## MATERIAL SHOWN
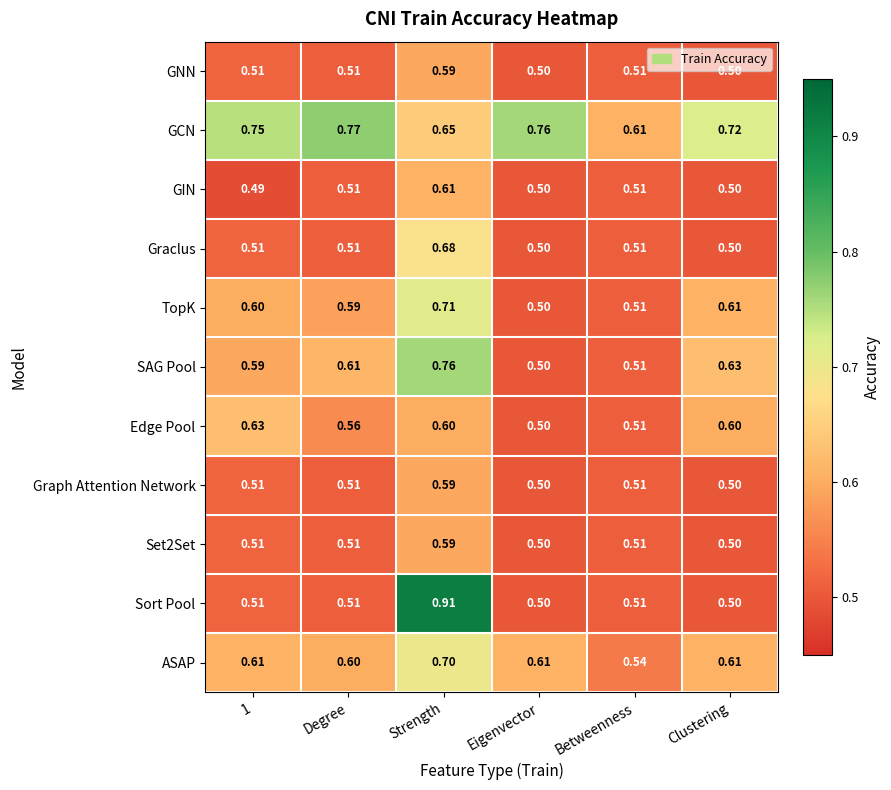

Which category has the lowest value in the TopK series?

Eigenvector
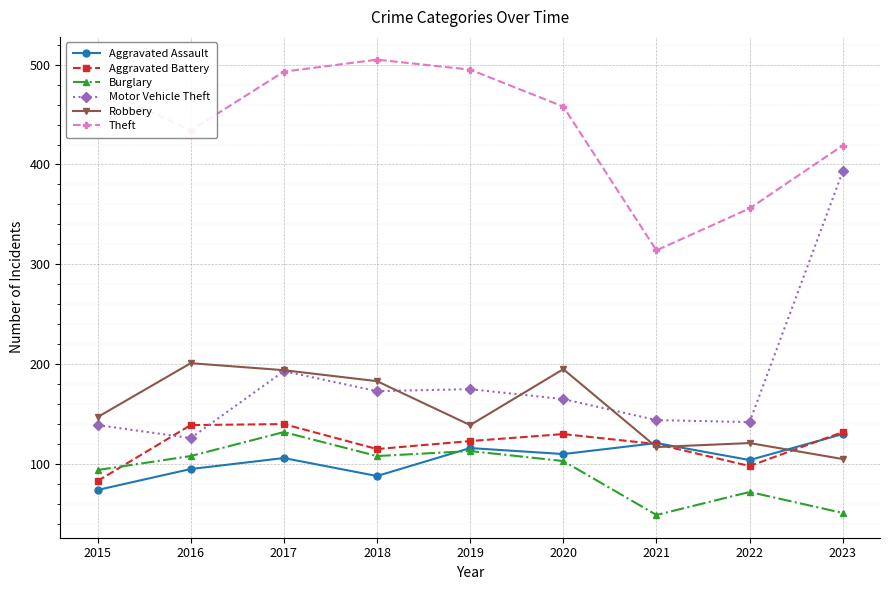

Count the number of data series in this chart.

6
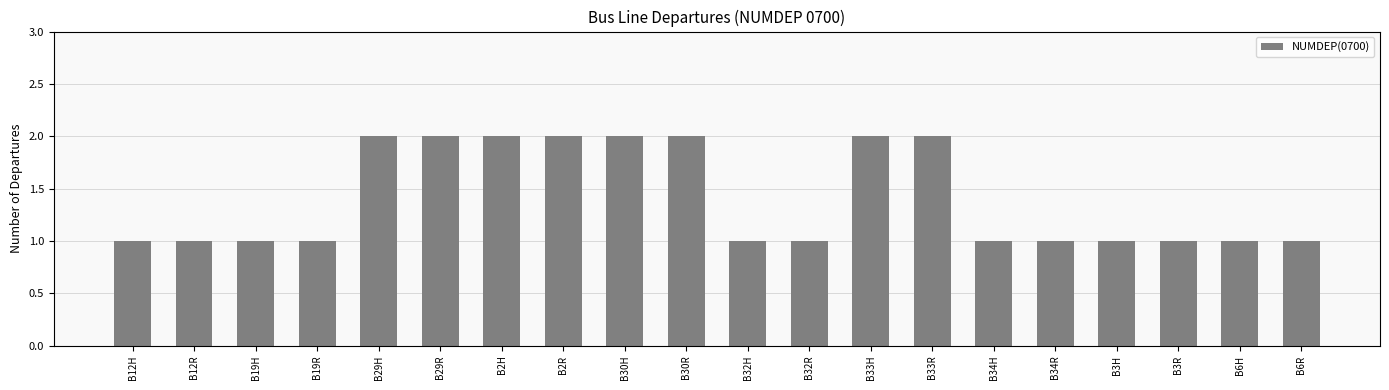

How many values are between 1 and 2?

20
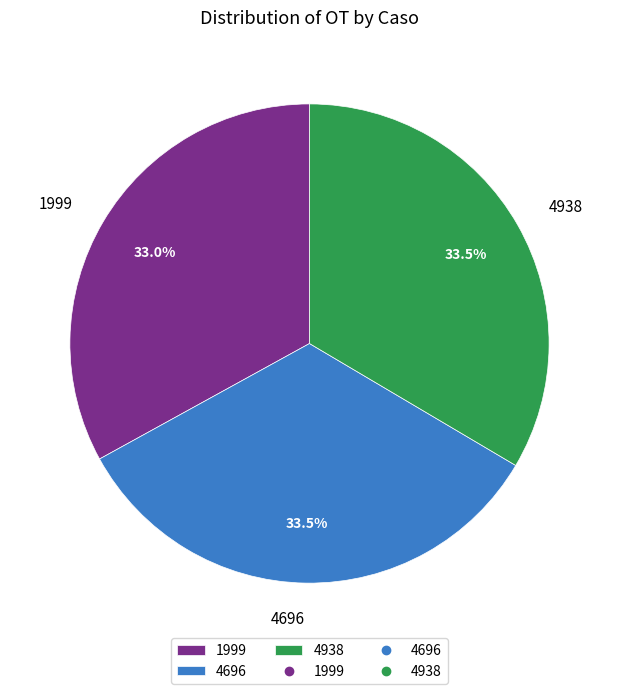

Is there a majority slice in this chart?

No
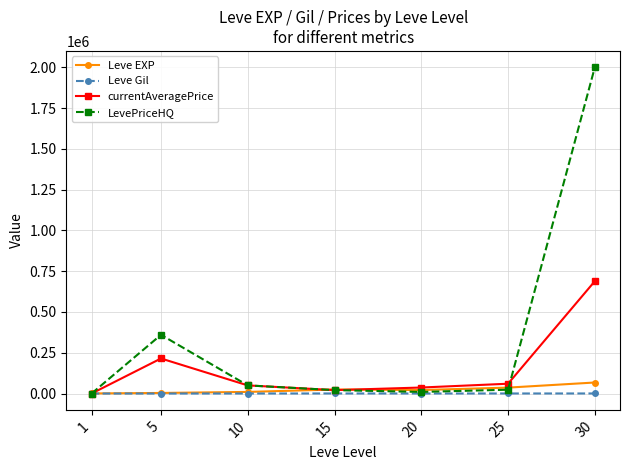

What is the maximum value for currentAveragePrice?

688863.3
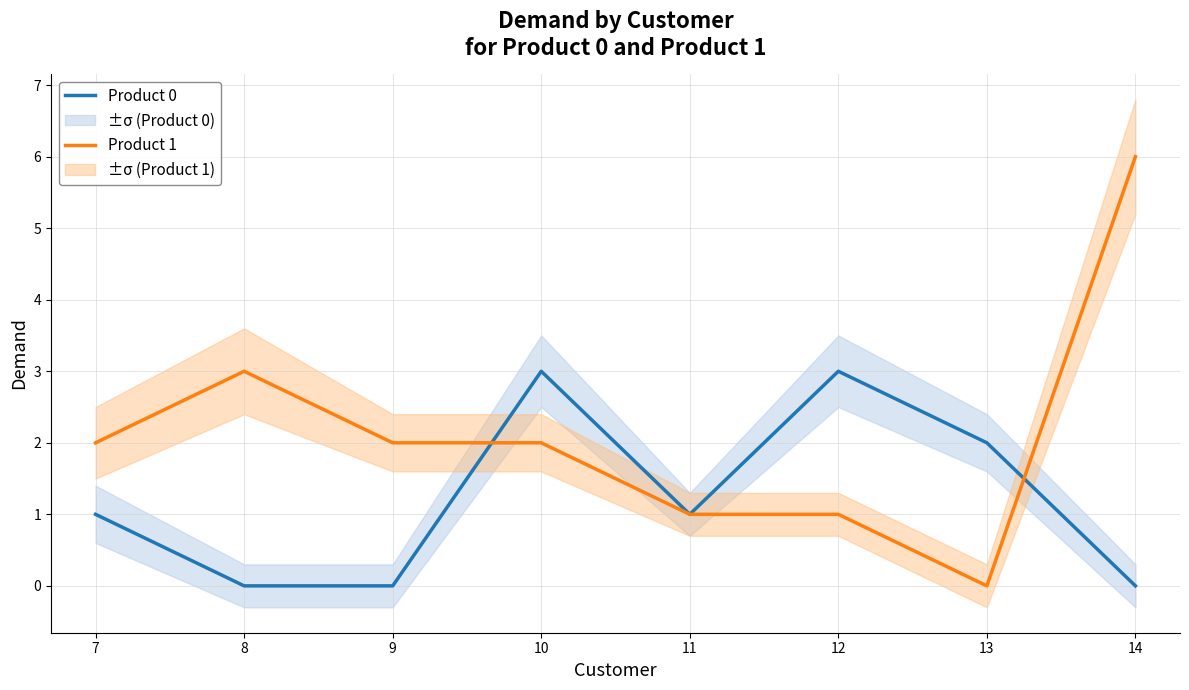

At how many categories does at least one series exceed 2?

4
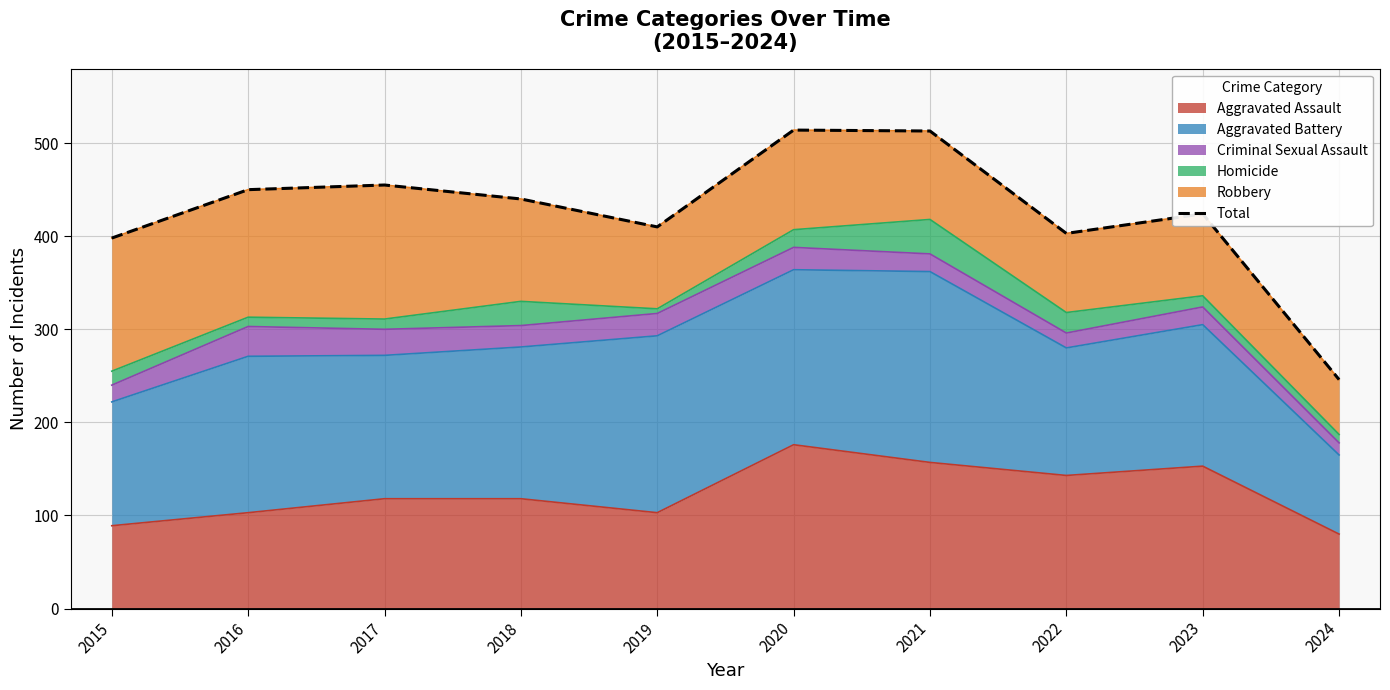

Rank the categories by value from lowest to highest.

2024, 2015, 2022, 2019, 2023, 2018, 2016, 2017, 2021, 2020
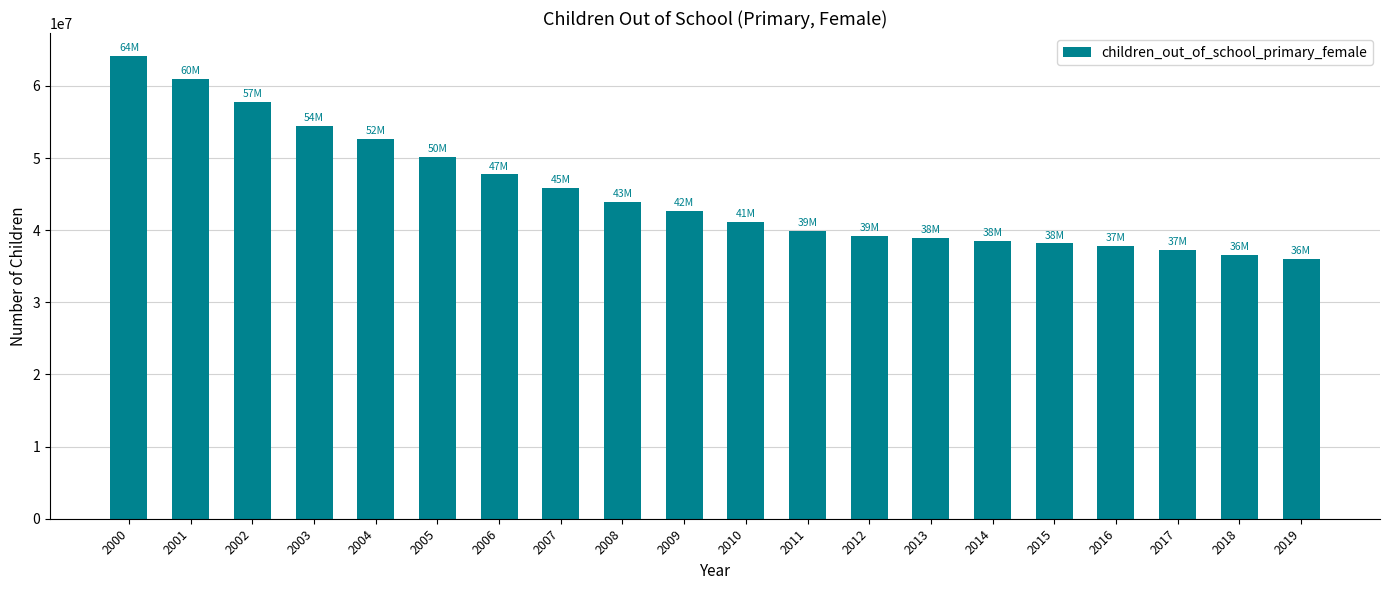

Reading left to right, list all the values displayed in this chart.

64120000	60980000	57770000	54460000	52670000	50150000	47720000	45820000	43930000	42650000	41170000	39950000	39180000	38860000	38490000	38160000	37780000	37240000	36620000	36070000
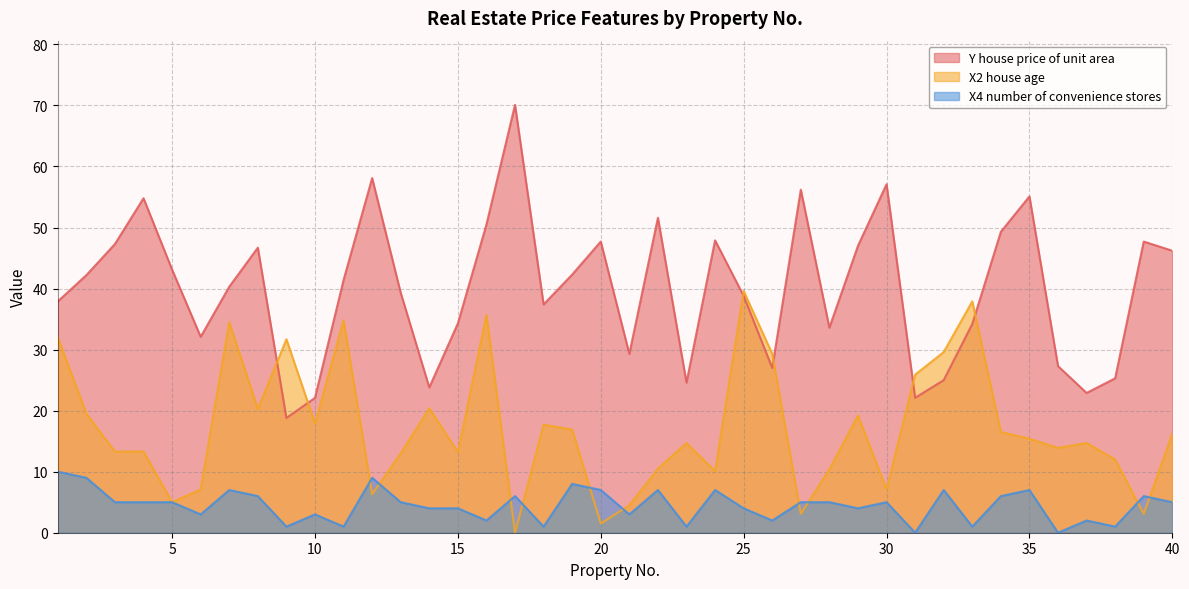

Which series has the largest range (max minus min)?

Y house price of unit area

## TASK STATEMENT
Extract every line from the rows above that contains the word "this", and copy each such line in its original form.

## FINISHED TASK
Count the number of data series in this chart.
Is there a majority slice in this chart?
Reading left to right, list all the values displayed in this chart.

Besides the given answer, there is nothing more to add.